> [Task brief] Provide again, from the entries below, every line from the one containing "41: (170, 493)" through the one containing "71: (551, 597)", exactly as written, and no other line.

━━━ Supplied information ━━━

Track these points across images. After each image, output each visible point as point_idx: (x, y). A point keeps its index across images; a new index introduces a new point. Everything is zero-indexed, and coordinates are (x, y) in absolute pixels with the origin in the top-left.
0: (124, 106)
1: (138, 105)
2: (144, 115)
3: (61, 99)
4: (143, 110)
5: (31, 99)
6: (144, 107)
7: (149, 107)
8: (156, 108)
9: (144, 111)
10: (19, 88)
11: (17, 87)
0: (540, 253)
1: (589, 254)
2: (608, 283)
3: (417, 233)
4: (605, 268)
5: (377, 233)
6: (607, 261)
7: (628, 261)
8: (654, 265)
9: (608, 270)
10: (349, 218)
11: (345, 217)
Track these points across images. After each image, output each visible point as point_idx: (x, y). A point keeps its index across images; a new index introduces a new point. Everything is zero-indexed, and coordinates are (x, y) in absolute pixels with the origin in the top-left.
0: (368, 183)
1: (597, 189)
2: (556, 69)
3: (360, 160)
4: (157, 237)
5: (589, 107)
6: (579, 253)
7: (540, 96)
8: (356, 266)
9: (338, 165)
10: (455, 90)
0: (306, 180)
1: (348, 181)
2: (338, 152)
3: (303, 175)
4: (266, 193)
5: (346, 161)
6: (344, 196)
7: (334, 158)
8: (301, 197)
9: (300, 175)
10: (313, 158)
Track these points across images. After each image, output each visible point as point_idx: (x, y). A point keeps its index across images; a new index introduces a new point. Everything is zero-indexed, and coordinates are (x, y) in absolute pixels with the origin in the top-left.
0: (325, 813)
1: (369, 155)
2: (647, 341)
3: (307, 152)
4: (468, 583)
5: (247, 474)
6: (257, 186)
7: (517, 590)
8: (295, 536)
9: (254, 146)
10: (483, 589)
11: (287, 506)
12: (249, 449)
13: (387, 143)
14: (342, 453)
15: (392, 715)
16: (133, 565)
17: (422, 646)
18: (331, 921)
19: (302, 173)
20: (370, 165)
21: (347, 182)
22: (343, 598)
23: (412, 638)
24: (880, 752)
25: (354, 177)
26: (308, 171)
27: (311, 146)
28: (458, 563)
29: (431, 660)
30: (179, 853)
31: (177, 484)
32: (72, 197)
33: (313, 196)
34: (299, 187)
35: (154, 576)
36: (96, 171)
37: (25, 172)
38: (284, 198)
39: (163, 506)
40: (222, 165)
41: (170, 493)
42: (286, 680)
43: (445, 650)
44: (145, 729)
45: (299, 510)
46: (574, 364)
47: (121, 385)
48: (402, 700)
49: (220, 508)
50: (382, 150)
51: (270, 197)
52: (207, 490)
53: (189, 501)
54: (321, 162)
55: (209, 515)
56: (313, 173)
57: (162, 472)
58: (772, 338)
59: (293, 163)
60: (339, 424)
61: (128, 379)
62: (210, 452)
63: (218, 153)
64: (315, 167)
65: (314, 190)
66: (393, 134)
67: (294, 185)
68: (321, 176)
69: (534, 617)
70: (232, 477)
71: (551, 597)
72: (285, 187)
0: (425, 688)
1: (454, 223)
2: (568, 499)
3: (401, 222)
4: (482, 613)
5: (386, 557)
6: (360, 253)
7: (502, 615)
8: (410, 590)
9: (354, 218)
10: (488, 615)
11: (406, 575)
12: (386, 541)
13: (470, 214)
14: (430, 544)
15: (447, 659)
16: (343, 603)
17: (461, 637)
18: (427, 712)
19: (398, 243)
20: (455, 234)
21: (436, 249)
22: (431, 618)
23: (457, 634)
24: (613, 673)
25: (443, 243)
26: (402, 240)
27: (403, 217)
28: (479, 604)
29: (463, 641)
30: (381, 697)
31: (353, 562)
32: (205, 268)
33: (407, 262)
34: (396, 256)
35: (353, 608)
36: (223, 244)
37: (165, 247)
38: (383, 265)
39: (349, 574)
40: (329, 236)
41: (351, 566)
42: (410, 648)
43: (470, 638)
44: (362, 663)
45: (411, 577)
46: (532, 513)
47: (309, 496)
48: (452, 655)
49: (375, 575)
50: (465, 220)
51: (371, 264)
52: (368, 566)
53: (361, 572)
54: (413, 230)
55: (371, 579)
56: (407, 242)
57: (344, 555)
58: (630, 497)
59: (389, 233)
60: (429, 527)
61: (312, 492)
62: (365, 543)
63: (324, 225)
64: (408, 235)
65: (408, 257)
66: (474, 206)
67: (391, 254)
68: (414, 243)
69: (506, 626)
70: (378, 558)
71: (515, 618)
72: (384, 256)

━━━

> [Response to the task]
41: (170, 493)
42: (286, 680)
43: (445, 650)
44: (145, 729)
45: (299, 510)
46: (574, 364)
47: (121, 385)
48: (402, 700)
49: (220, 508)
50: (382, 150)
51: (270, 197)
52: (207, 490)
53: (189, 501)
54: (321, 162)
55: (209, 515)
56: (313, 173)
57: (162, 472)
58: (772, 338)
59: (293, 163)
60: (339, 424)
61: (128, 379)
62: (210, 452)
63: (218, 153)
64: (315, 167)
65: (314, 190)
66: (393, 134)
67: (294, 185)
68: (321, 176)
69: (534, 617)
70: (232, 477)
71: (551, 597)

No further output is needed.